While it is true that Nigeria could be self-reliant in this produce, this is not a dream for the immediate. At the moment, Nigeria is said to have a short fall of 900,000 tonnes between local production capacity and consumption. The road to self-sufficiency on this produce as I gathered, is the cultivation of 300,000 hectares of land and an estimated $10bn investment over a minimum period of 20 years! Those would be years of not just mouthing but deliberate collaboration between all stakeholders including governments, banks and communities. Do we have such plans? Not likely, but we have imposed policies that make these raw materials difficult to procure.

The likely consequence is that these companies will seek their forex needs anyhow with sure increase in prices and then inflation, followed by a possible lay off of workers in large numbers.

In addition to unemployment and increase in the incidence of violent crimes that will attend the former, is what I see as the further burst in the Federal Government‘s revenue expectations. With the continuous dip in the cost of crude, the government has put a lot of hope on taxes from companies, but how will this materialise when a sizeable number of these companies are battling to remain in business.

I am also inclined to suggest that the restriction of access to foreign exchange would invariably make monsters out of operating agencies and engender an atmosphere for corruption, the same thing that the President has staked a substantial part of his five months to fight.

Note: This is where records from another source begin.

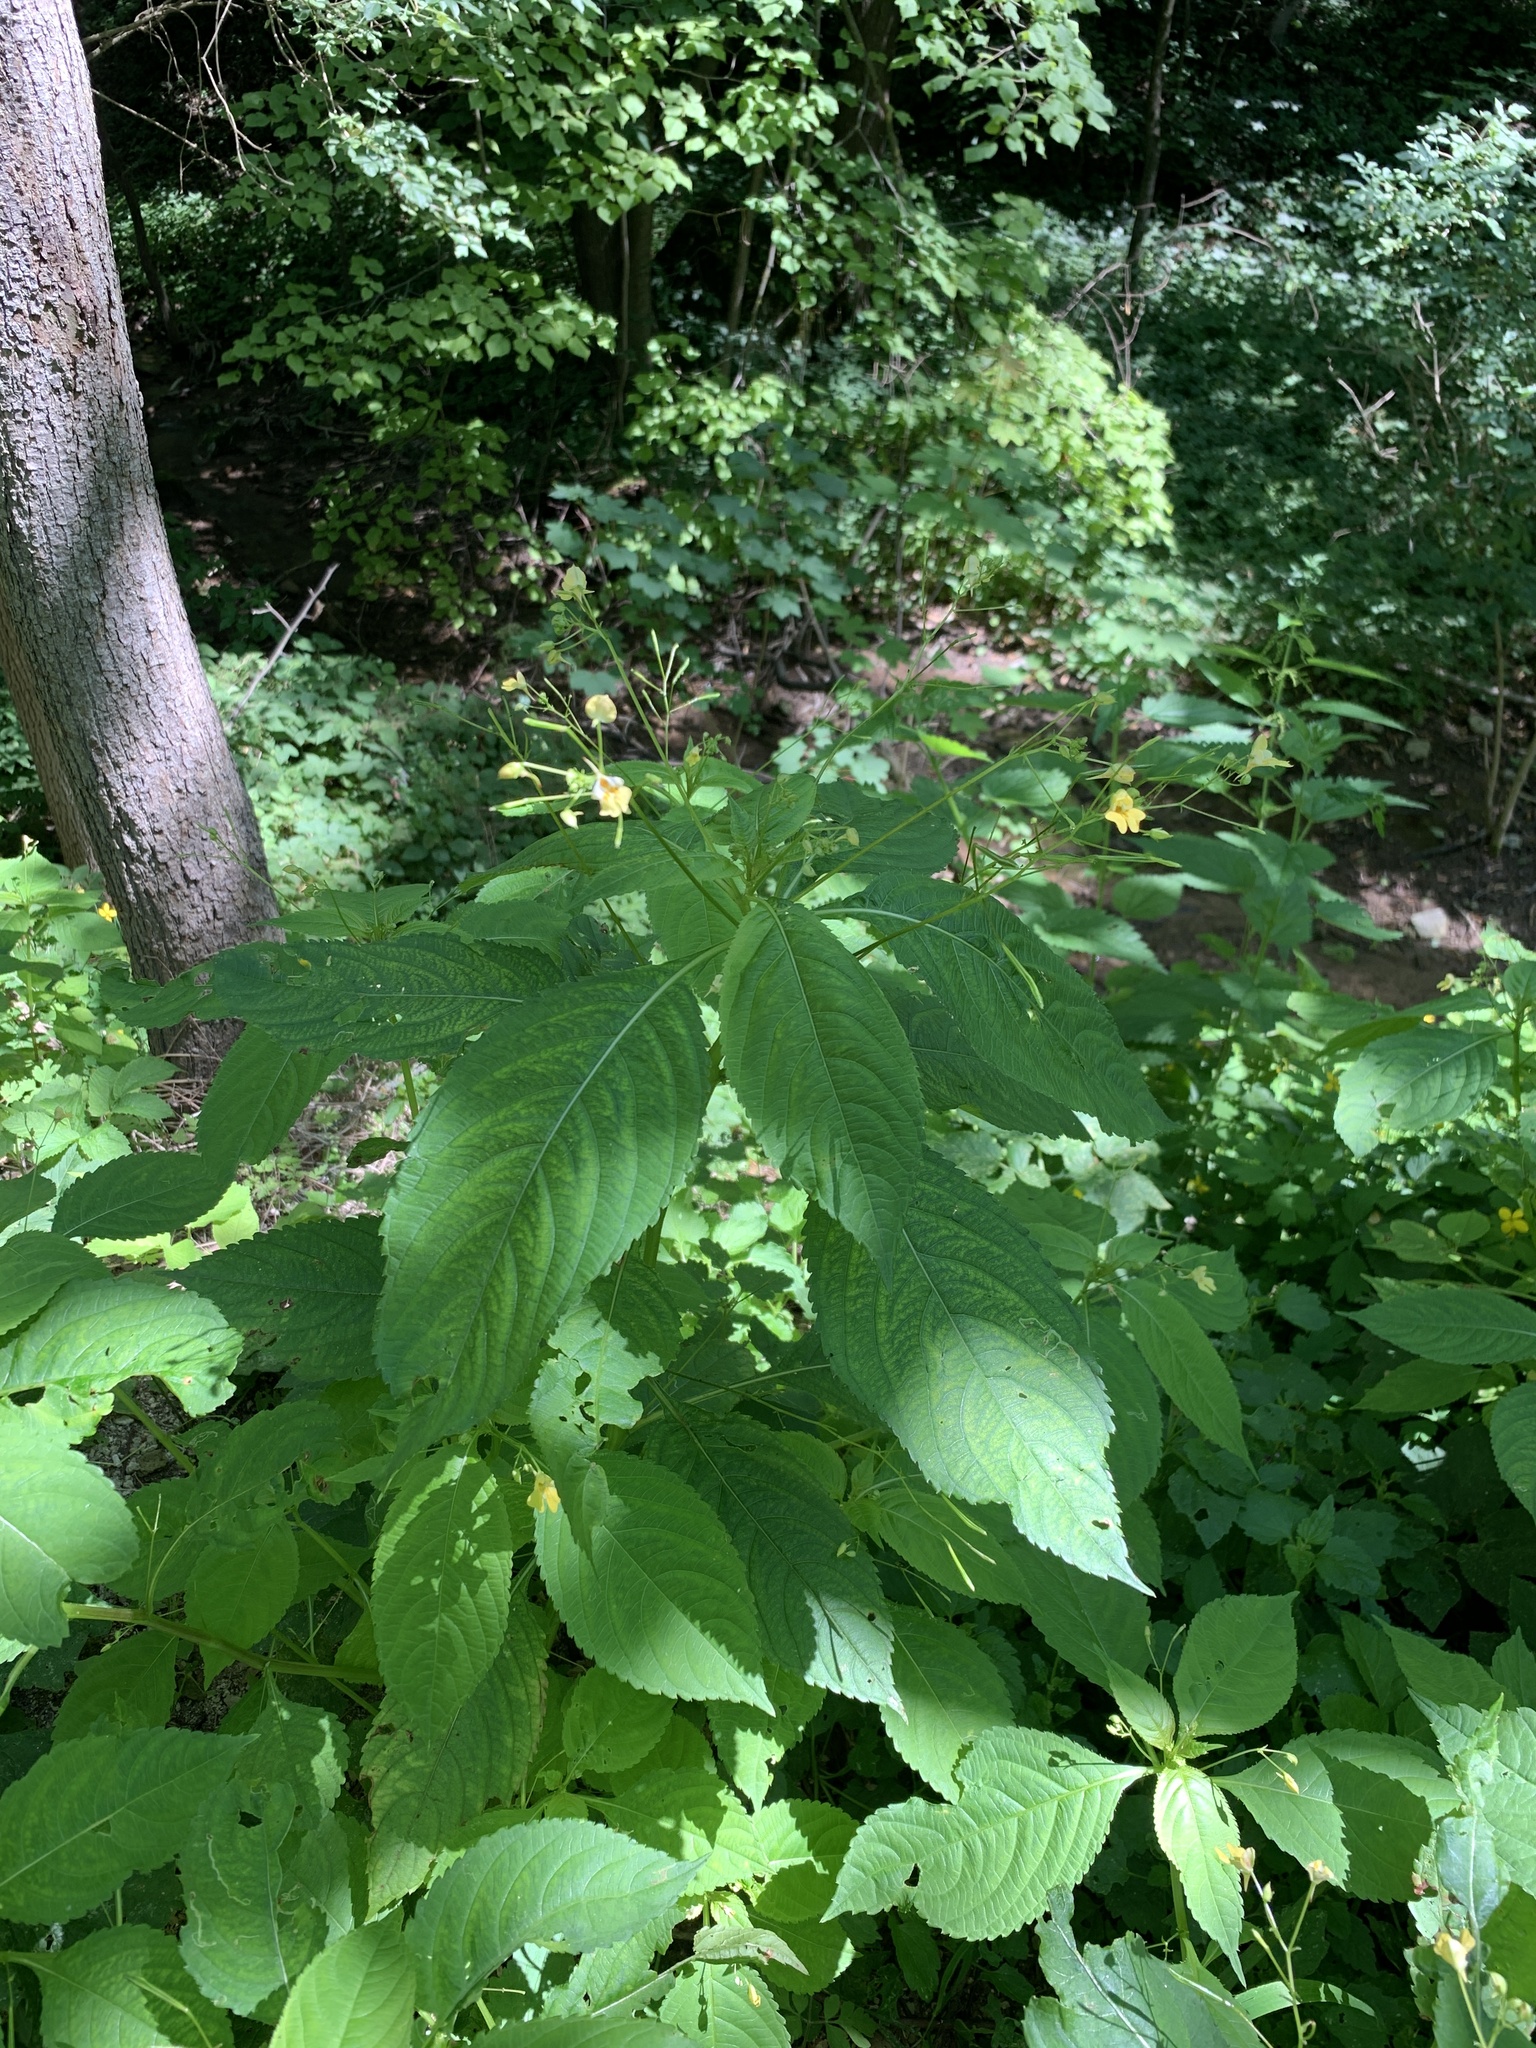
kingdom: Plantae
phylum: Tracheophyta
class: Magnoliopsida
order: Ericales
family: Balsaminaceae
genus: Impatiens
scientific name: Impatiens parviflora
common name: Small balsam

Although finding ways to circumvent such restrictions is the natural order in the circumstance, a story in a recent article by Azu Ishiekwene reinforces my conviction. In the article, entitled, “Sanusi on Point: There’s Danger Ahead”, Ishiekwene told of a manufacturer who needed $1000 to replace a damaged spare part in one of his machines. After two weeks of running from his bank to the offices of the Standards Organisation of Nigeria with requests for him to meet near impossible conditions and bills mounting, he was advised to “contact a guy in SON office, who offered to ‘sort him out’ if he could pay N65, 000 in a bribe; that is roughly one quarter of the black market value of the $1000 he needed to transfer.”

This is the exact thing that a government exposes its citizens to when it places unrealistic restrictions and refuses to make decision whose urgency are gaping. For instance, Buhari insists he would not remove subsidies on fuel consumption, he has also refused the proposal for the sale of the country’s perpetually moribund refineries, but retaining subsidies has not stopped the manipulation of the price of petrol for as high as between N100 and N120 is some parts of the country and those refineries continue to run at a loss, yet the country keeps them like they were some invaluable ornament.
As the Emir of Kano, Muhammadu Sanusi 11, said recently, Buhari needs urgent help with the economy. I hope he will get that help now that he has a cabinet. Members of this cabinet must be sure to tell the President the truth about every situation. Of course, there are chances that the President may want to listen to his own voice, but ministers who have convictions must speak out and save Nigeria’s badly haemorrhaging economy before night falls.